Il tema della sequela semplice e totale si ripresenta nelle letture di questa domenica. Una volta riconosciuto il Signore, è forse possibile non seguirlo? Nel racconto della chiamata di Samuele e in quello dei primi due discepoli che seguono Gesù, è evidente anche un altro elemento. Queste persone giungono al riconoscimento e alla sequela attraverso l’indicazione del loro maestro. La voce di Dio è riconoscibile attraverso qualcuno che ne ha già fatto esperienza e ce la indica.
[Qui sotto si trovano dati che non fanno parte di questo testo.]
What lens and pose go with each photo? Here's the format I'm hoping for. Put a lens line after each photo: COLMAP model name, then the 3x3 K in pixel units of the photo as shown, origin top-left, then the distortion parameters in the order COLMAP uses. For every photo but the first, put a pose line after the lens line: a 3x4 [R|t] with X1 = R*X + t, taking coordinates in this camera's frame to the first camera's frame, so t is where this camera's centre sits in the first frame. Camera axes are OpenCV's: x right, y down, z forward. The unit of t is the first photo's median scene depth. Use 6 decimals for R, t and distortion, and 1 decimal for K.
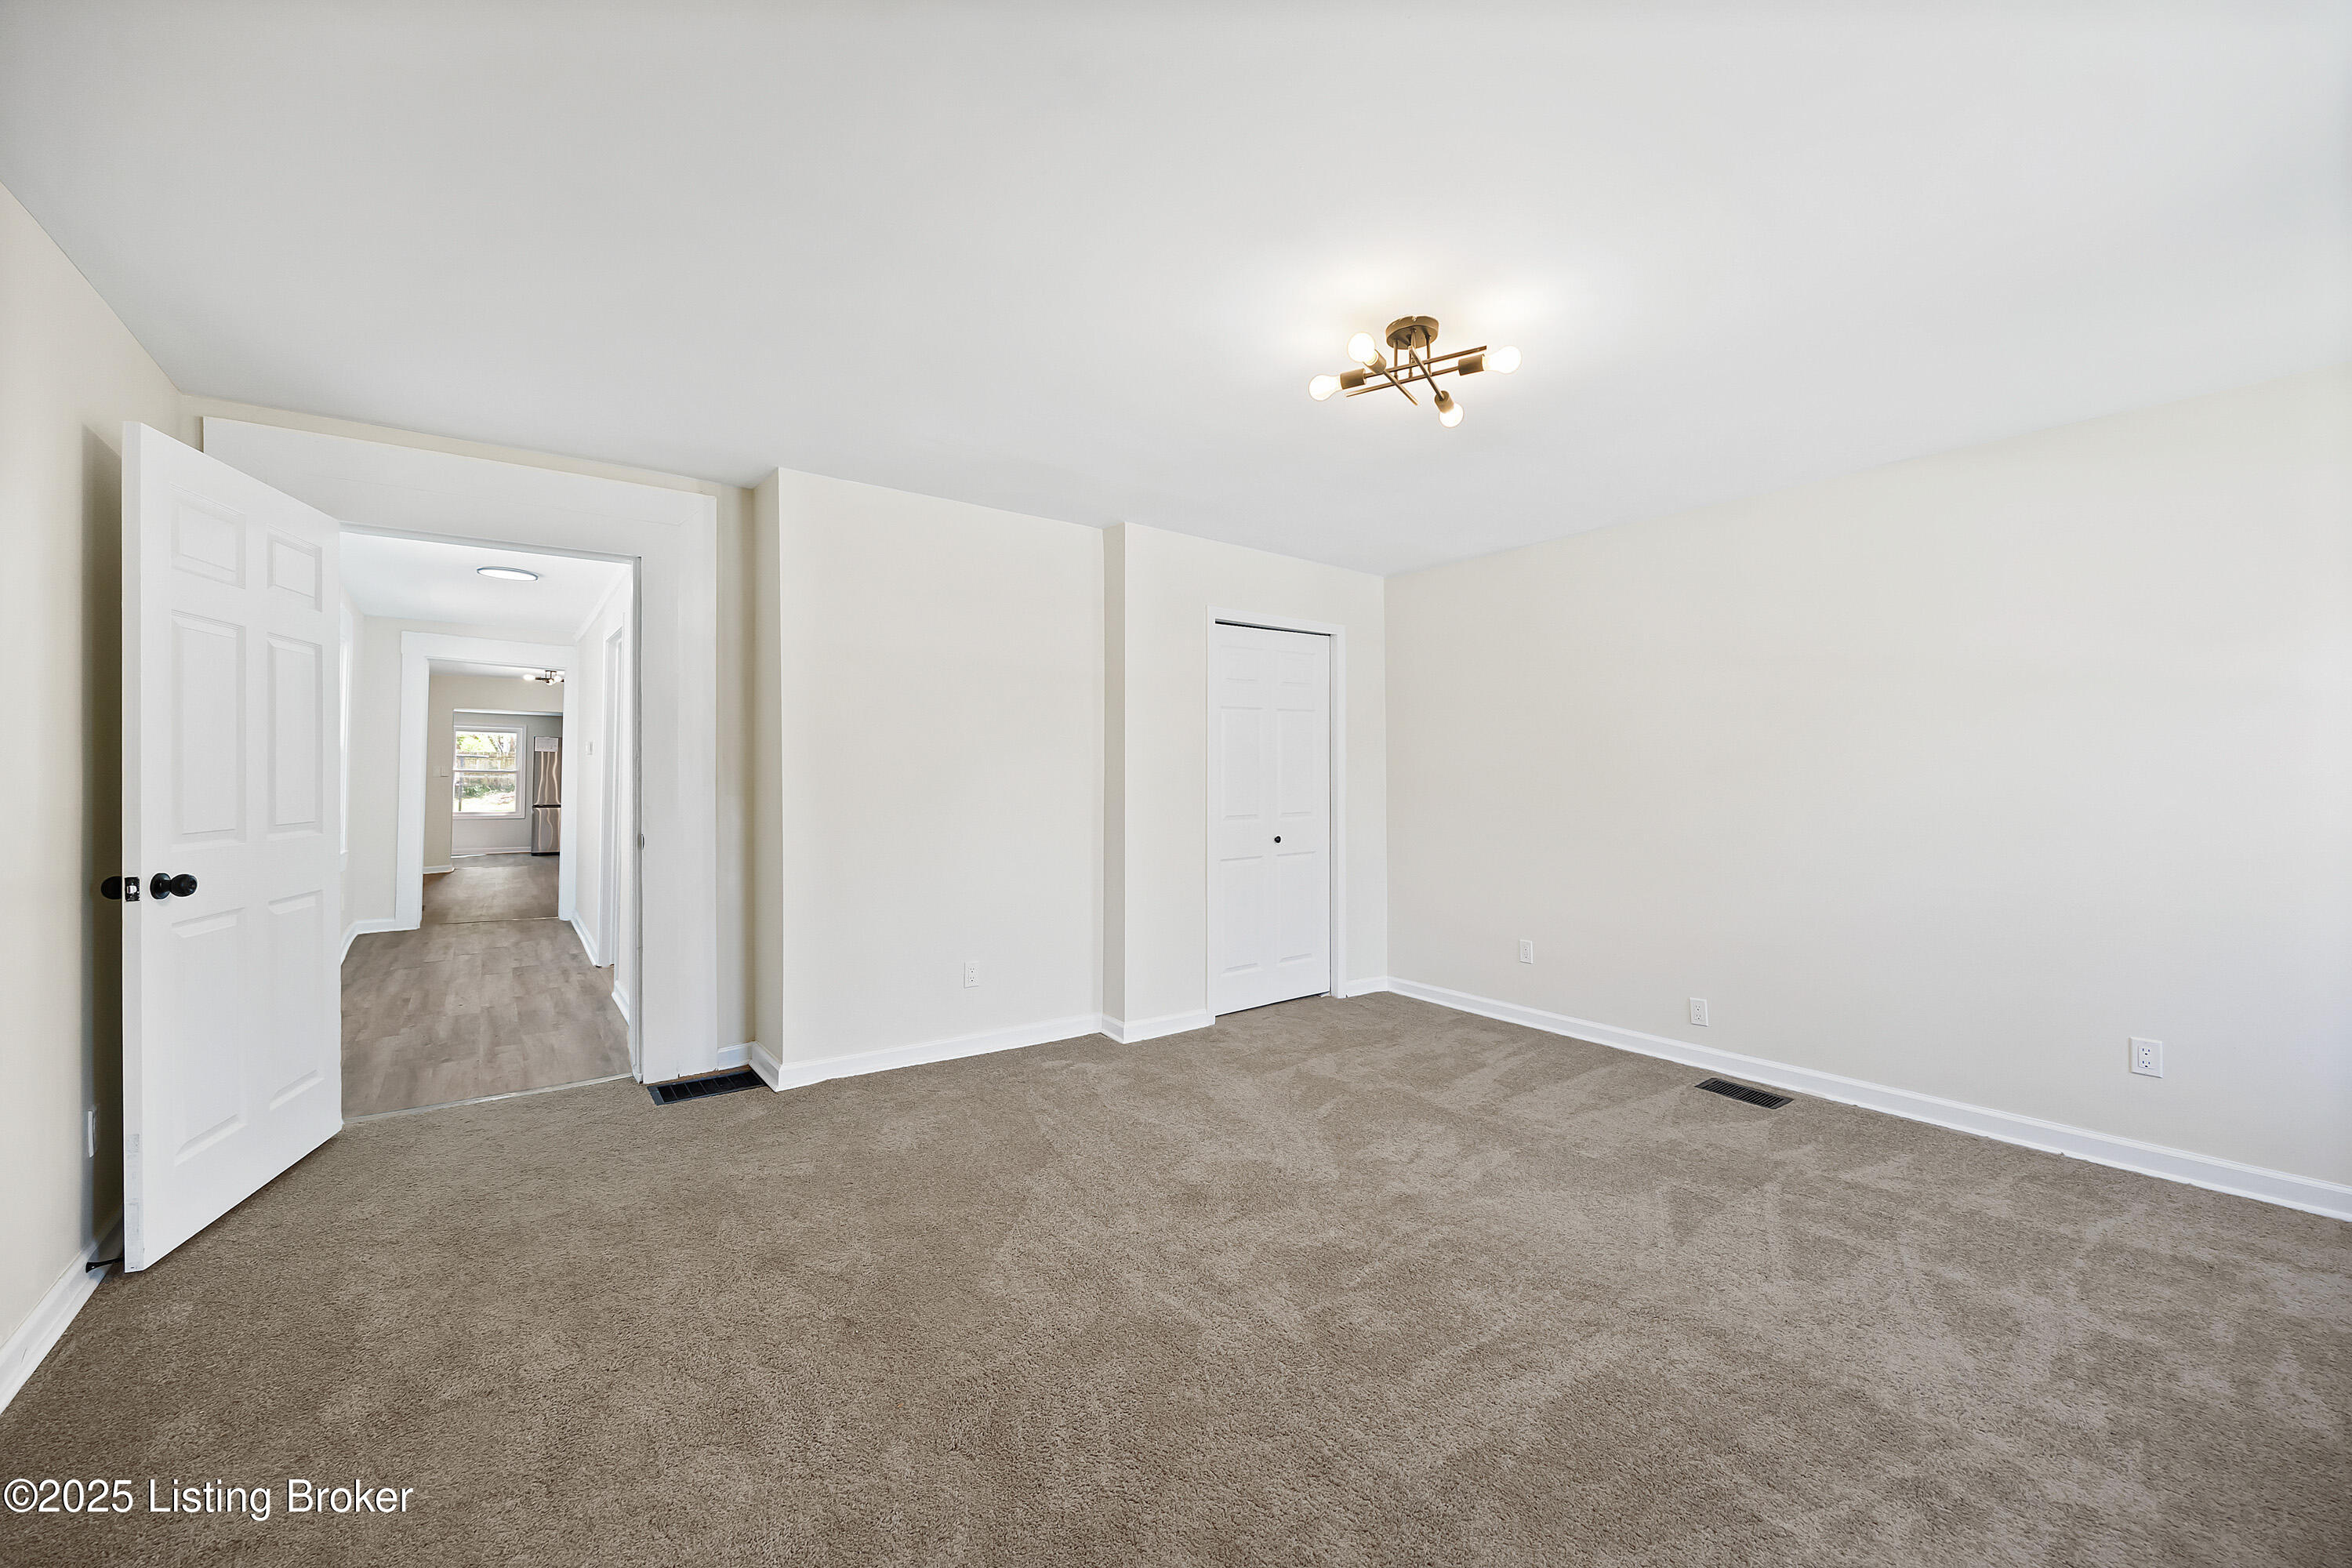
lens RADIAL K [[937.7, 0, 1176.4], [0, 937.7, 779.3], [0, 0, 1]] dist [0.002838, 0.000299]
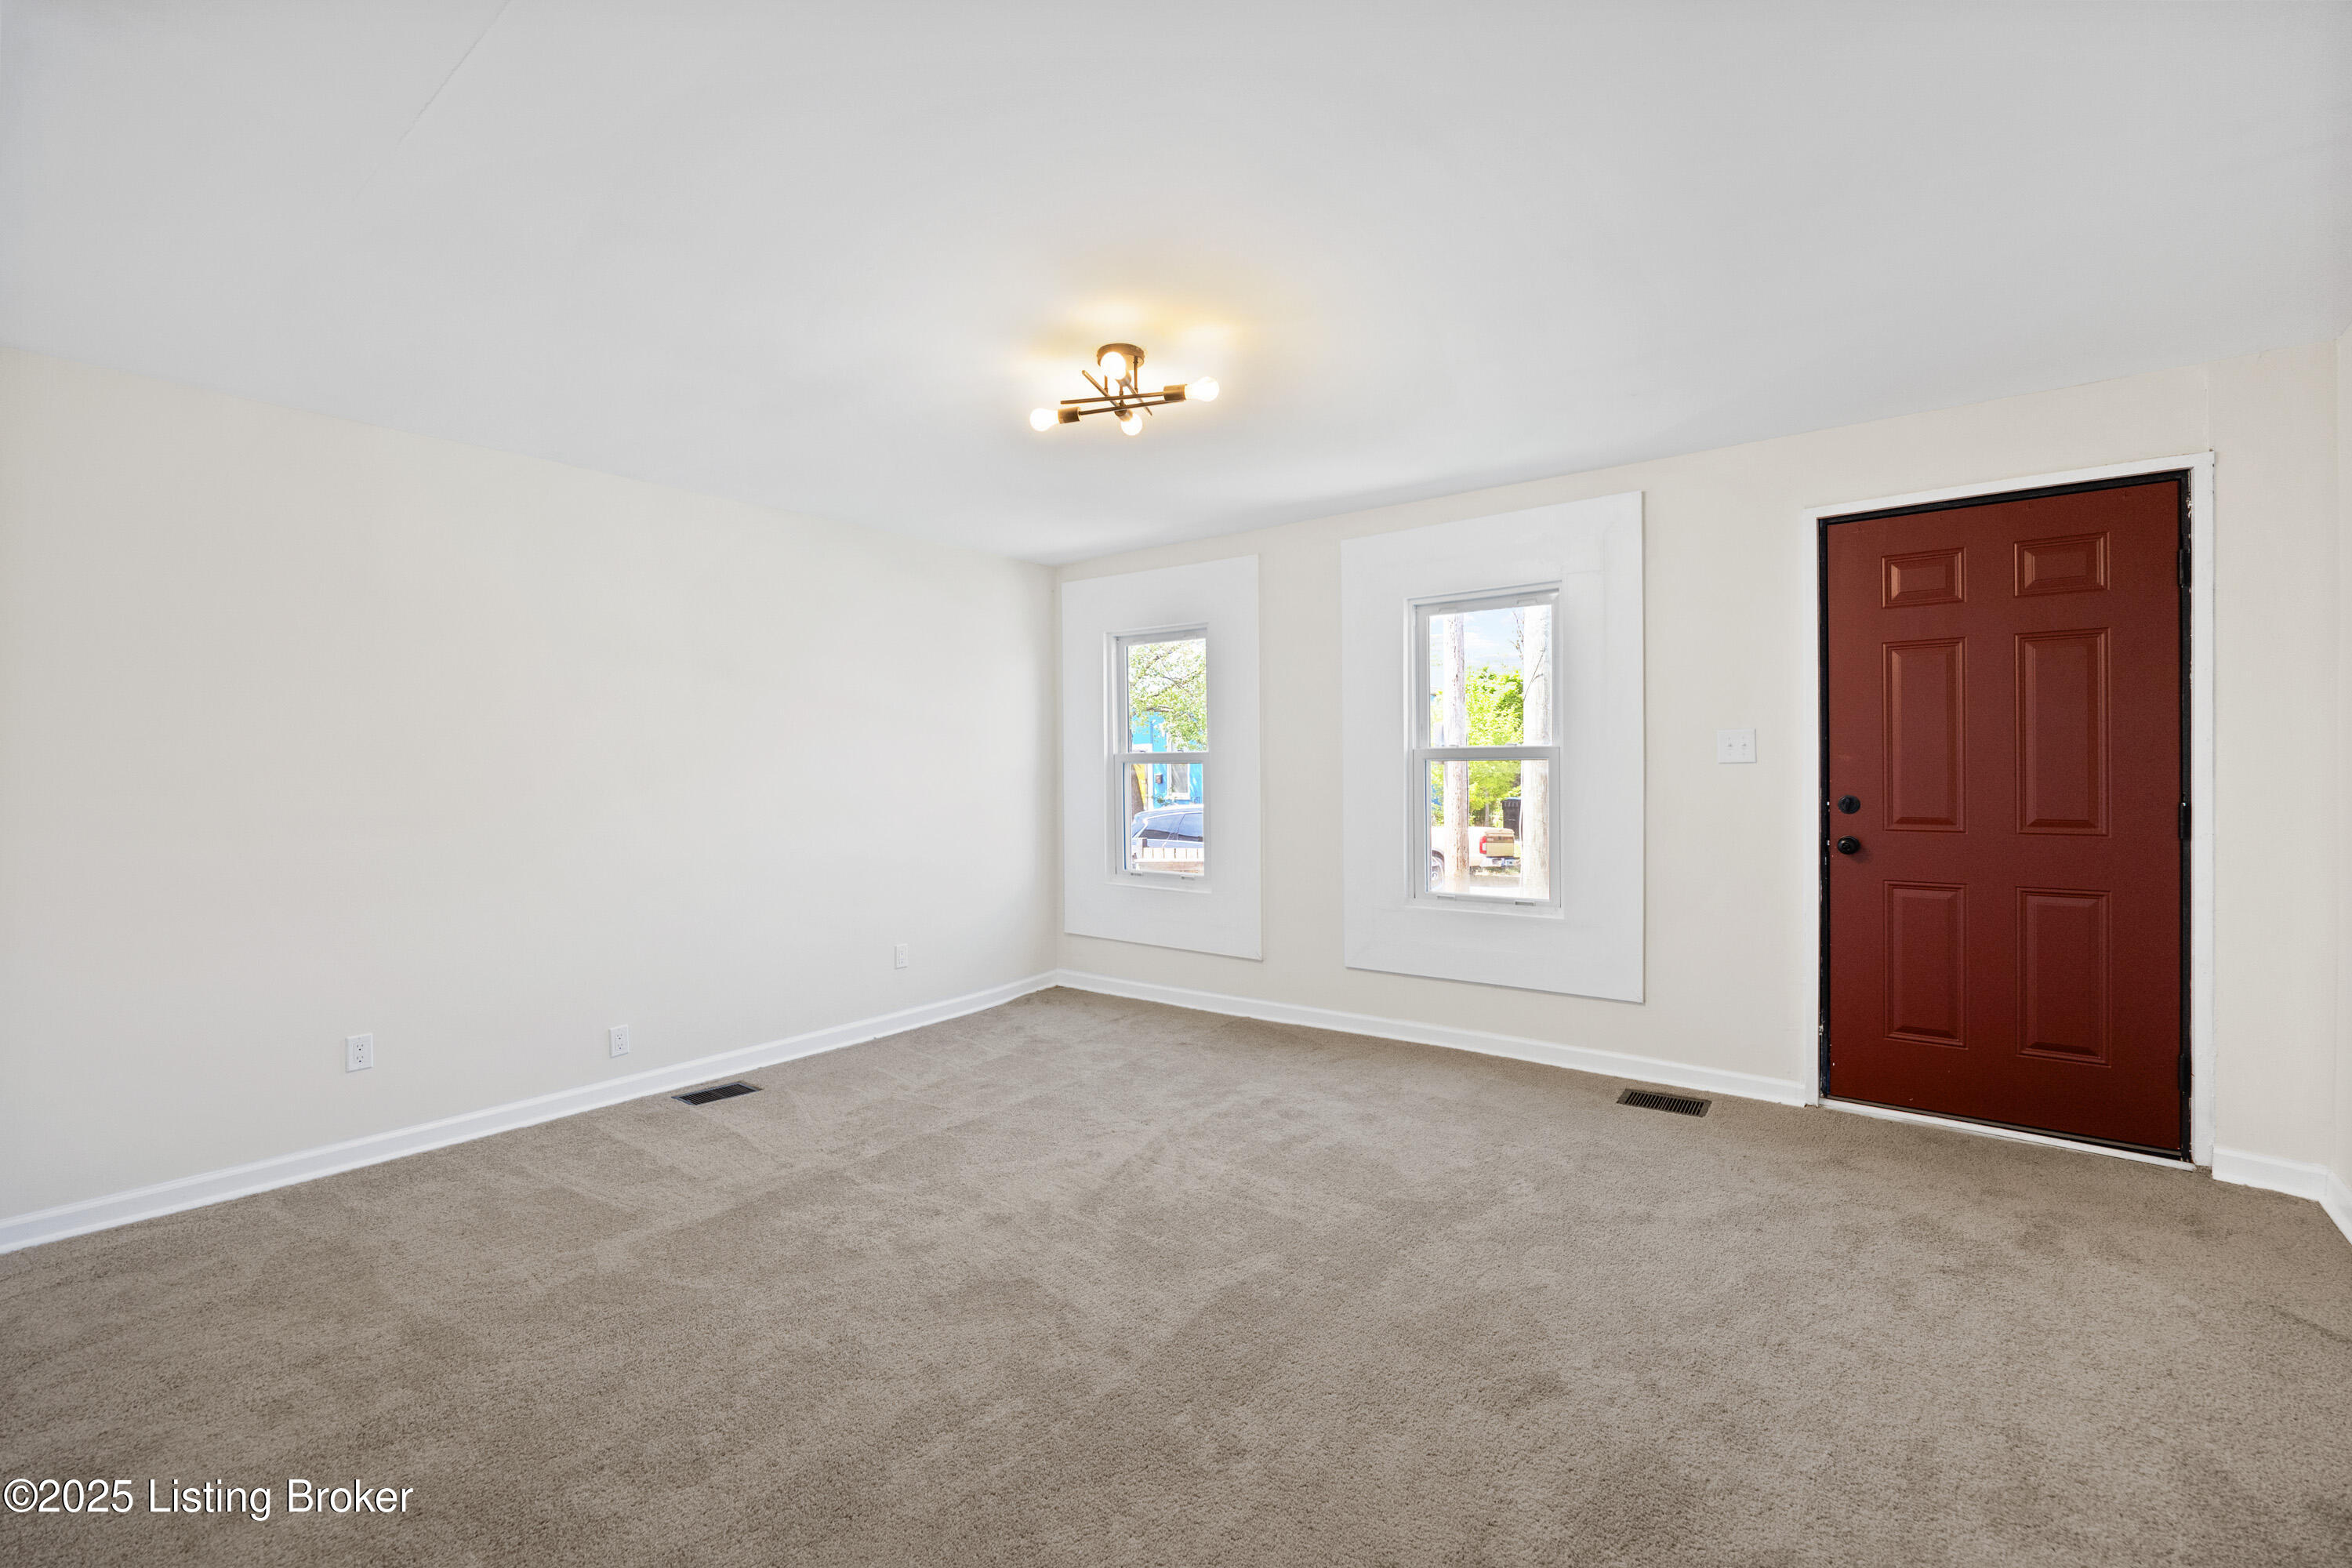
lens RADIAL K [[1094.2, 0, 1177.8], [0, 1094.2, 785.3], [0, 0, 1]] dist [0.000535, -0.000097]
pose [[-0.319416, -0.005007, 0.947601, -0.699134], [0.011524, 0.999892, 0.009168, 0.006546], [-0.947545, 0.013849, -0.319324, 0.992082]]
Leggendo questi due famosissimi episodi, abbiamo l’impressione di essere condotti alle sorgenti della storia cristiana e della nostra stessa vita, Ancora bambini, o giovani, o forse già grandi, non è accaduto sostanzialmente così anche a noi? Ricordiamo la nostra adesione al Signore, la scelta che ha determinato l’orientamento della nostra vita. Il nostro cuore era in attesa e in ricerca di un senso della vita, di un motivo per cui spendere le energie, di una meta verso la quale camminare, di una compagnia vera e significativa. Forse eravamo già in buona posizione e ben attestati, come i protagonisti delle letture di oggi: Samuele era già ospite del tempio, Giovanni e Andrea si erano già mossi verso il Battista. Può accadere, come nel caso di Matteo o Saulo o di tanti altri, di trovarsi in una posizione di estraneità e lontananza. All’orizzonte della vita

appare una novità: una voce, una presenza, un uomo, un richiamo. Quell’accento ci colpisce non a livello superficiale e puramente emotivo, ma dandoci la percezione profonda che lì si gioca il nostro destino. Come potremmo sottrarci? Forse siamo titubanti e incerti, come Samuele che non riconosce subito la voce, o come i due che camminano dietro a Gesù sul fiume Giordano senza avere il coraggio di farsi notare. E’ un momento sottile e delicato, un crinale che decide della direzione della vita. Se non fosse per l’evidenza dell’iniziativa di Dio, ci potremmo smarrire. La misericordia di Dio ci insegue, e ci troviamo a dire: “Parla Signore, che il tuo servo ti ascolta”; e acconsentiamo alla grazia di “stare con lui tutto questo giorno”. Una grazia che fiorisce nei giorni successivi, e insieme con noi coinvolge altre persone, come è accaduto nella missione di Samuele e già subito nell’incontro di Andrea con il fratello Simone.